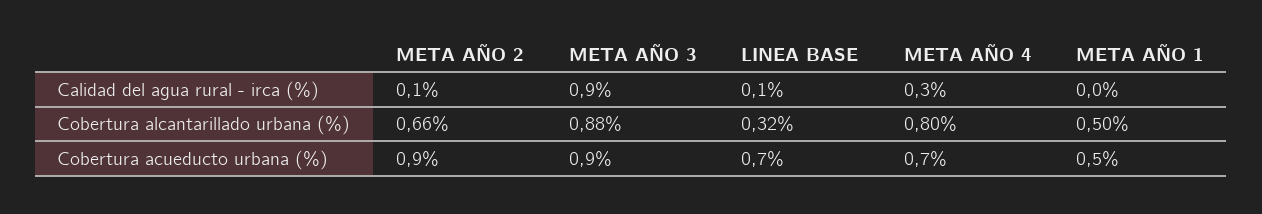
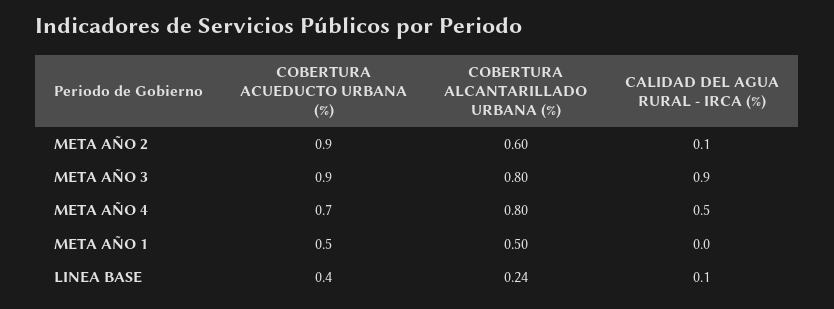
META AÑO 4, Calidad del agua rural - irca (%): 0.3 -> 0.5
META AÑO 2, Cobertura alcantarillado urbana (%): 0.66 -> 0.6
META AÑO 3, Cobertura alcantarillado urbana (%): 0.88 -> 0.8
LINEA BASE, Cobertura alcantarillado urbana (%): 0.32 -> 0.24
LINEA BASE, Cobertura acueducto urbana (%): 0.7 -> 0.4

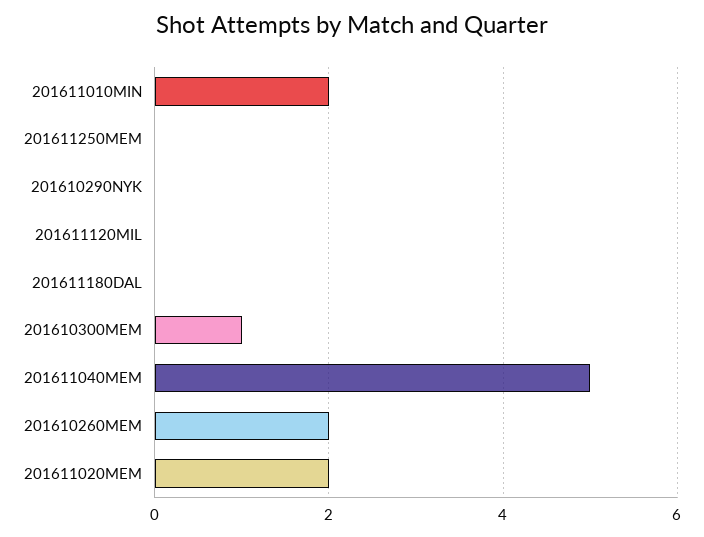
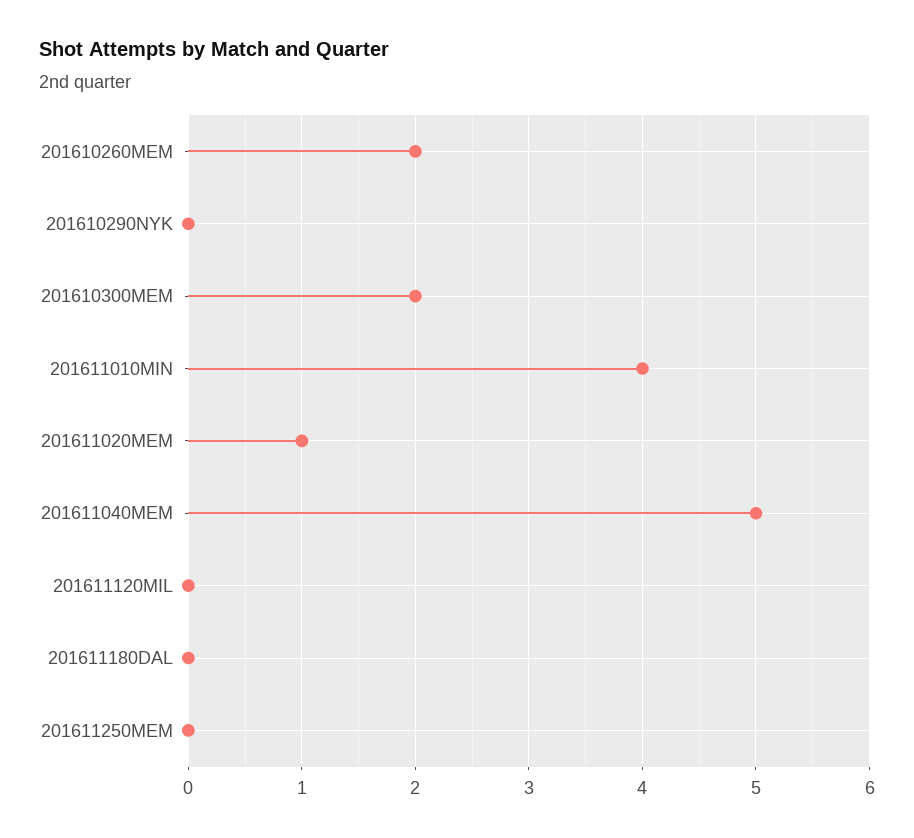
201611010MIN: 2 -> 4
201610300MEM: 1 -> 2
201611020MEM: 2 -> 1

→ **Task description**
Your answer should be the lines from the opening of the records through the line with "LINEA BASE, Cobertura alcantarillado", both ends retyped exactly and pictures left out.

→ **Worked solution**
META AÑO 4, Calidad del agua rural - irca (%): 0.3 -> 0.5
META AÑO 2, Cobertura alcantarillado urbana (%): 0.66 -> 0.6
META AÑO 3, Cobertura alcantarillado urbana (%): 0.88 -> 0.8
LINEA BASE, Cobertura alcantarillado urbana (%): 0.32 -> 0.24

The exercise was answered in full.